Le procès en appel de Jean Mercier s’est ouvert ce jeudi 8 septembre à Lyon. Une « peine de principe » d’un an de prison avec sursis a été requise à l’encontre de cet homme de 88 ans, qui avait aidé sa femme à mettre fin à sa vie en 2011.
Le 27 octobre 2015, l’octogénaire avait été condamné pour non-assistance à personne en danger à un an de prison avec sursis. Malgré une peine bien en-deçà des trois ans avec sursis requis en première instance, il avait fait appel de sa condamnation, ainsi que le parquet, et était donc rejugé à Lyon.
L’avocate générale, Fabienne Goget, a rappelé que Josanne Mercier n’était pas en fin de vie, qu’elle n’était pas atteinte d’un mal incurable mais souffrait d’arthrose et d’anxiété et que la mort n’était pas la seule issue pour cette femme de 83 ans.
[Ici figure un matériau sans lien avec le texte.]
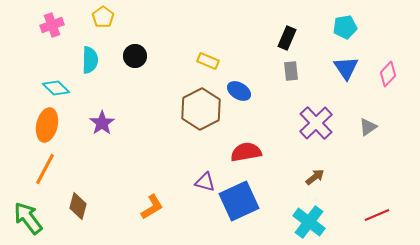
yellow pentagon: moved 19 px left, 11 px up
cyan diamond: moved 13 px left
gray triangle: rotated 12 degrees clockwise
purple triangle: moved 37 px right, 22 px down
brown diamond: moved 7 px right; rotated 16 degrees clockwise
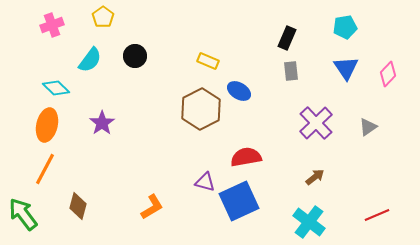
cyan semicircle: rotated 36 degrees clockwise
red semicircle: moved 5 px down
green arrow: moved 5 px left, 4 px up
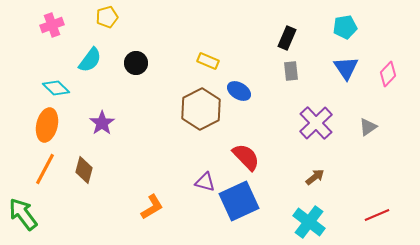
yellow pentagon: moved 4 px right; rotated 20 degrees clockwise
black circle: moved 1 px right, 7 px down
red semicircle: rotated 56 degrees clockwise
brown diamond: moved 6 px right, 36 px up
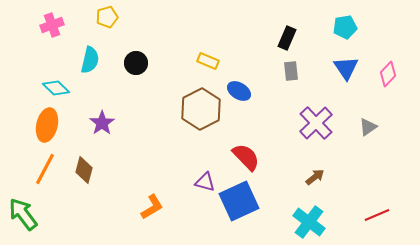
cyan semicircle: rotated 24 degrees counterclockwise
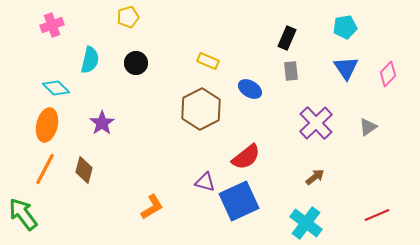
yellow pentagon: moved 21 px right
blue ellipse: moved 11 px right, 2 px up
red semicircle: rotated 96 degrees clockwise
cyan cross: moved 3 px left, 1 px down
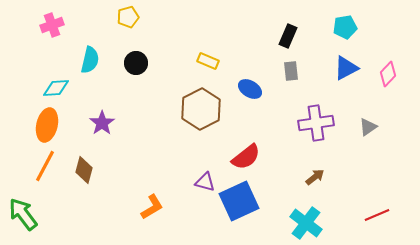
black rectangle: moved 1 px right, 2 px up
blue triangle: rotated 36 degrees clockwise
cyan diamond: rotated 48 degrees counterclockwise
purple cross: rotated 36 degrees clockwise
orange line: moved 3 px up
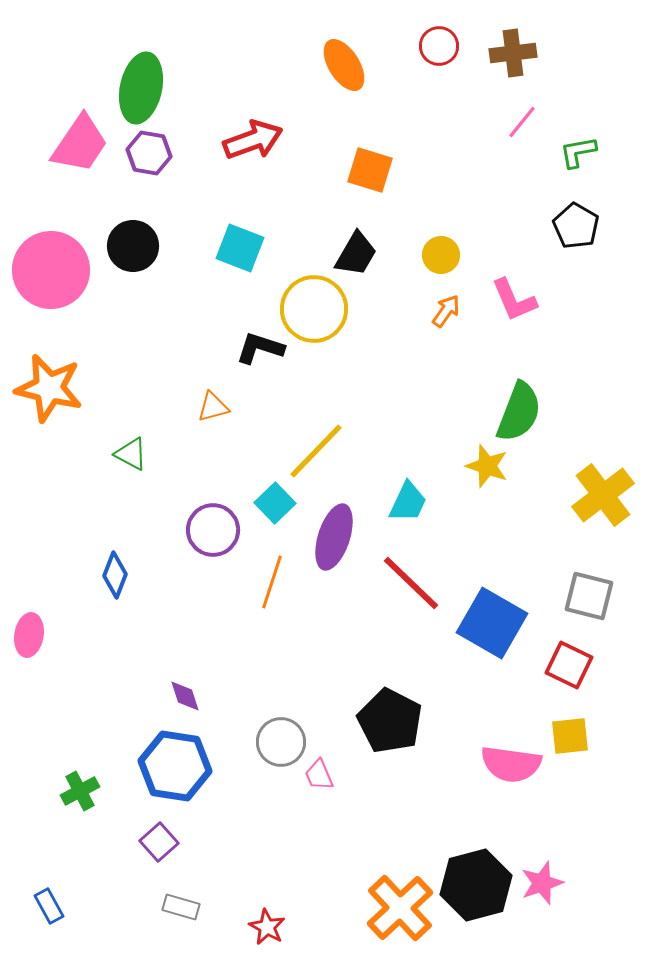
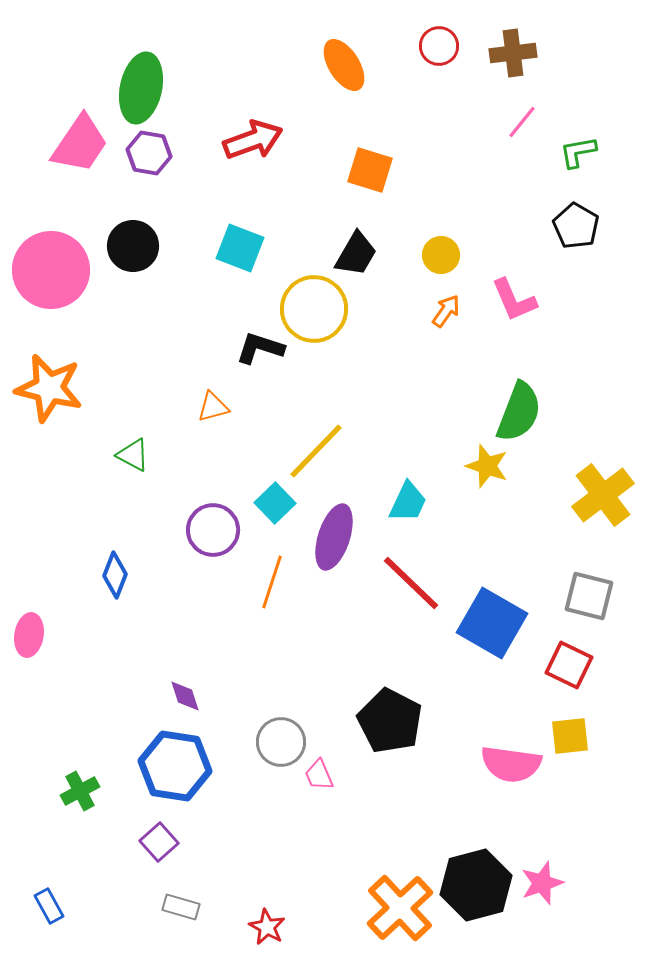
green triangle at (131, 454): moved 2 px right, 1 px down
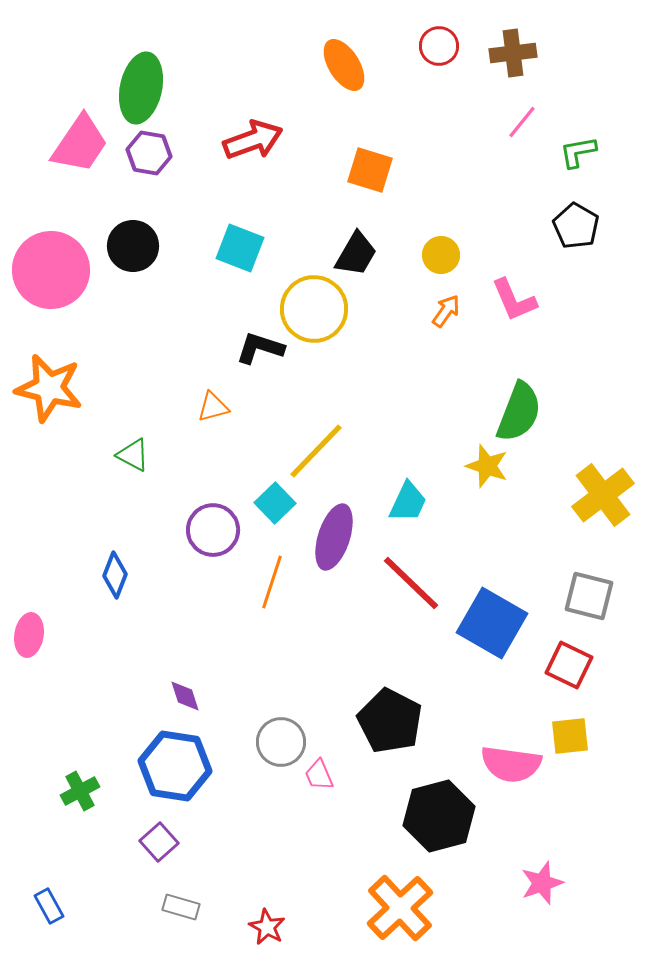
black hexagon at (476, 885): moved 37 px left, 69 px up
La magistrate a souligné que « Jean Mercier a agi au nom de convictions philosophiques et qu’il revendique son geste », évoquant « l’adhésion du couple à l’Association pour le droit de mourir dans la dignité (ADMD) », omniprésente dans ce dossier. Des militants de l’ADMD, dont son président Jean-Luc Romero, étaient même venus apporter leur soutien visible au prévenu.
L’avocate générale a précisé cependant que « ce dossier ne doit pas être utilisé pour faire avancer une cause et masquer la réalité des faits », et que ce qui compte, « c’est une peine de principe qu’il ne faut pas descendre en-deçà d’un seuil symbolique ». Elle a conclu en demandant à la Cour de confirmer le jugement du tribunal correctionnel de Saint-Étienne.
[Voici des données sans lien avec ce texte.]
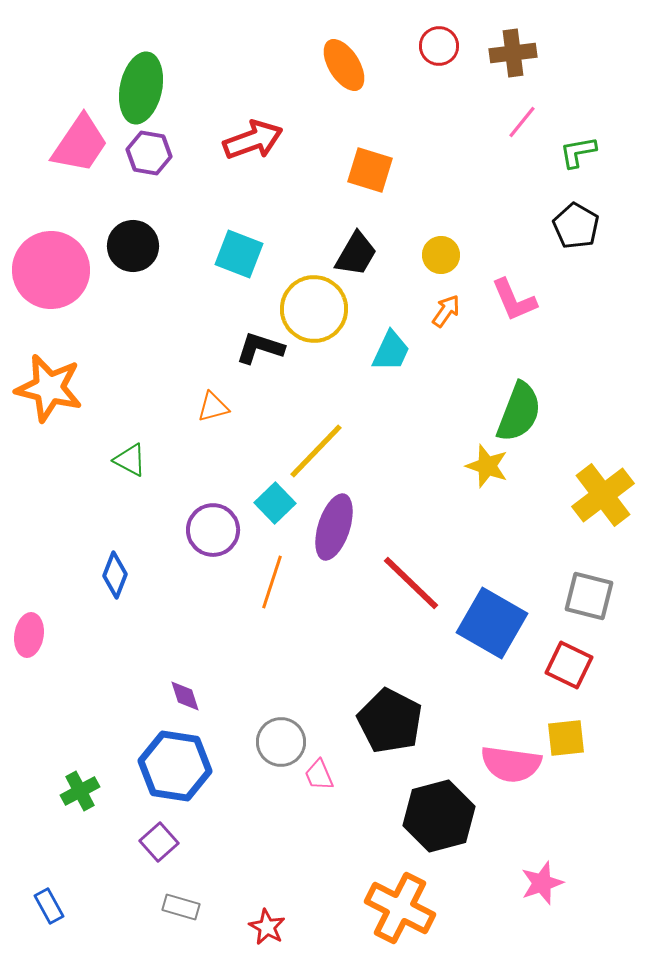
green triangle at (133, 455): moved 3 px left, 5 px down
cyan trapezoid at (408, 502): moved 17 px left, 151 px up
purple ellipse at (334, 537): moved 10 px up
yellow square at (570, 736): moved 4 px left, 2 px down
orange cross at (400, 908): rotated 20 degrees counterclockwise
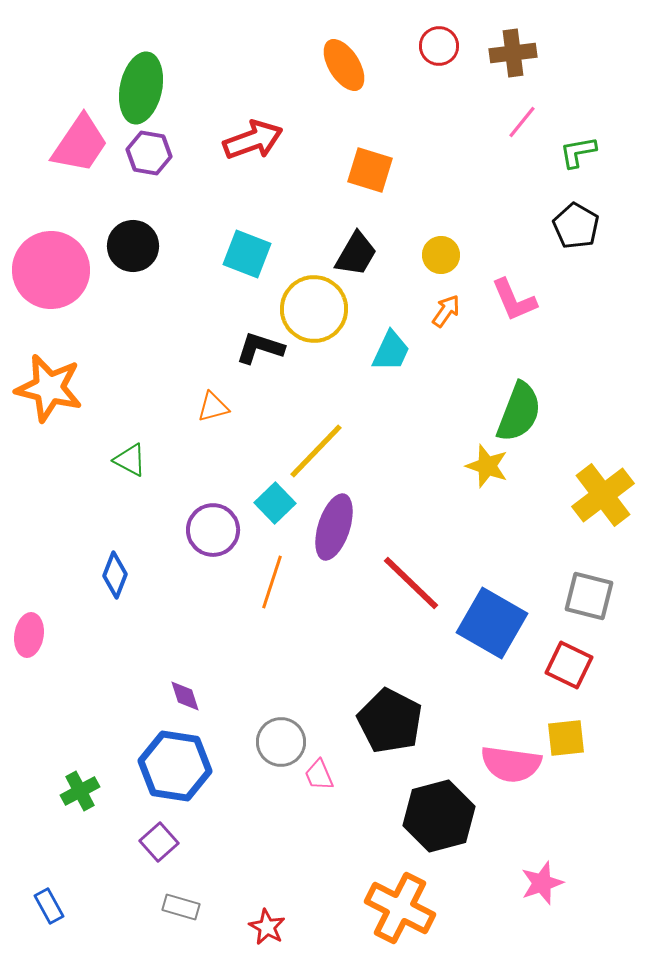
cyan square at (239, 254): moved 8 px right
Jean Mercier a rappelé les faits de ce matin du 10 novembre 2011, lorsque sa femme, s’étant cassé le poignet, s’était réveillée en se plaignant. Elle lui avait demandé « d’apporter des médicaments » et de la morphine, et de l’aider à les décapsuler. Pour Jean Mercier, « c’était la première fois qu’elle m’implorait, on s’était promis (de s’aider à en finir, ndlr) et je ne pouvais pas faire autrement », a poursuivi l’octogénaire.
Évoquant la relation « dominant-dominé » dans ce couple marié depuis 55 ans, son avocat Maître Mickaël Boulay a fait valoir qu’il avait « tenu sa promesse à son épouse » et plaidé la relaxe.
En marge de l’audience, Jean Mercier a déclaré : « La peine infligée je m’en moque, je préférerais l’acquittement mais ce qui compte, c’est le combat que je mène pour faire avancer les choses ».
« Une chose est de comprendre la situation douloureuse de cette femme, avec sa grande dépendance et sa détresse, et de ne pas rajouter à la peine de son mari, qui est, depuis ce drame, naturellement enfermé dans l’auto-justification. Une autre est de relever comment ce drame du « suicide assisté » est aujourd’hui sciemment instrumentalisé au profit de la revendication euthanasique. Monsieur Mercier ne s’en cache plus. Comme dans les autres affaires que nous avons analysées (La bataille de l’euthanasie, enquête sur les 7 affaires qui ont bouleversé la France*) les promoteurs de l’euthanasie s’appuient sur une énergie victimaire en occultant toute alternative au suicide ou à l’euthanasie.
D’un côté nous sommes tentés de nous taire devant l’intimité des faits, mais de l’autre nous devons redire à quel point, dans ce cas particulier comme dans les autres, le suicide n’est jamais la bonne solution, alors que c’est l’accompagnement ajusté des personnes fragiles qui est la solution humaine à leur souffrance. »
La Cour rendra son arrêt le 10 novembre.